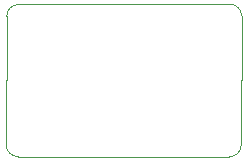
<source format=gbr>
G04 #@! TF.GenerationSoftware,KiCad,Pcbnew,(5.99.0-1023-gd6706c257)*
G04 #@! TF.CreationDate,2020-03-09T12:26:01+01:00*
G04 #@! TF.ProjectId,flex-dip-v2,666c6578-2d64-4697-902d-76322e6b6963,rev?*
G04 #@! TF.SameCoordinates,Original*
G04 #@! TF.FileFunction,Profile,NP*
%FSLAX46Y46*%
G04 Gerber Fmt 4.6, Leading zero omitted, Abs format (unit mm)*
G04 Created by KiCad (PCBNEW (5.99.0-1023-gd6706c257)) date 2020-03-09 12:26:01*
%MOMM*%
%LPD*%
G01*
G04 APERTURE LIST*
%ADD10C,0.050000*%
G04 APERTURE END LIST*
D10*
X109918500Y-73771760D02*
X127782320Y-73784460D01*
X127817880Y-60848240D02*
X109954060Y-60876180D01*
X128800860Y-72765920D02*
X128836420Y-61866780D01*
X108935520Y-61894720D02*
X108899960Y-72755760D01*
X109918500Y-73771760D02*
G75*
G02*
X108899960Y-72753220I0J1018540D01*
G01*
X128800860Y-72765920D02*
G75*
G02*
X127782320Y-73784460I-1018540J0D01*
G01*
X127817880Y-60848240D02*
G75*
G02*
X128836420Y-61866780I0J-1018540D01*
G01*
X108935520Y-61894720D02*
G75*
G02*
X109954060Y-60876180I1018540J0D01*
G01*
M02*

</source>
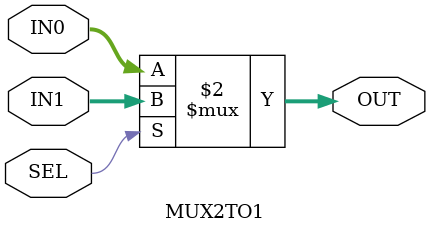
<source format=v>
module MUX2TO1 (IN0 , IN1 , SEL , 
            OUT );

/********************** parameters **********************/

/********************** input declaration **********************/
input wire [31 : 0] IN0;
input wire [31 : 0] IN1;
input wire SEL;

/********************** output declaration **********************/
output wire [31 : 0] OUT;

/********************** internal wires **********************/


/**********************   descriptin   **********************/

assign OUT = (SEL == 1'b0)? IN0 : IN1;



endmodule

</source>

□ □ □ □

**ABOUT THIS TASK:**
Could you output every record above exactly as it appears, without the pictures?

**SOLUTION FOR THIS PROBLEM:**
<source format=gbr>
G04 #@! TF.GenerationSoftware,KiCad,Pcbnew,(5.99.0-1023-gd6706c257)*
G04 #@! TF.CreationDate,2020-03-09T12:26:01+01:00*
G04 #@! TF.ProjectId,flex-dip-v2,666c6578-2d64-4697-902d-76322e6b6963,rev?*
G04 #@! TF.SameCoordinates,Original*
G04 #@! TF.FileFunction,Profile,NP*
%FSLAX46Y46*%
G04 Gerber Fmt 4.6, Leading zero omitted, Abs format (unit mm)*
G04 Created by KiCad (PCBNEW (5.99.0-1023-gd6706c257)) date 2020-03-09 12:26:01*
%MOMM*%
%LPD*%
G01*
G04 APERTURE LIST*
%ADD10C,0.050000*%
G04 APERTURE END LIST*
D10*
X109918500Y-73771760D02*
X127782320Y-73784460D01*
X127817880Y-60848240D02*
X109954060Y-60876180D01*
X128800860Y-72765920D02*
X128836420Y-61866780D01*
X108935520Y-61894720D02*
X108899960Y-72755760D01*
X109918500Y-73771760D02*
G75*
G02*
X108899960Y-72753220I0J1018540D01*
G01*
X128800860Y-72765920D02*
G75*
G02*
X127782320Y-73784460I-1018540J0D01*
G01*
X127817880Y-60848240D02*
G75*
G02*
X128836420Y-61866780I0J-1018540D01*
G01*
X108935520Y-61894720D02*
G75*
G02*
X109954060Y-60876180I1018540J0D01*
G01*
M02*

</source>
<source format=v>
module MUX2TO1 (IN0 , IN1 , SEL , 
            OUT );

/********************** parameters **********************/

/********************** input declaration **********************/
input wire [31 : 0] IN0;
input wire [31 : 0] IN1;
input wire SEL;

/********************** output declaration **********************/
output wire [31 : 0] OUT;

/********************** internal wires **********************/


/**********************   descriptin   **********************/

assign OUT = (SEL == 1'b0)? IN0 : IN1;



endmodule

</source>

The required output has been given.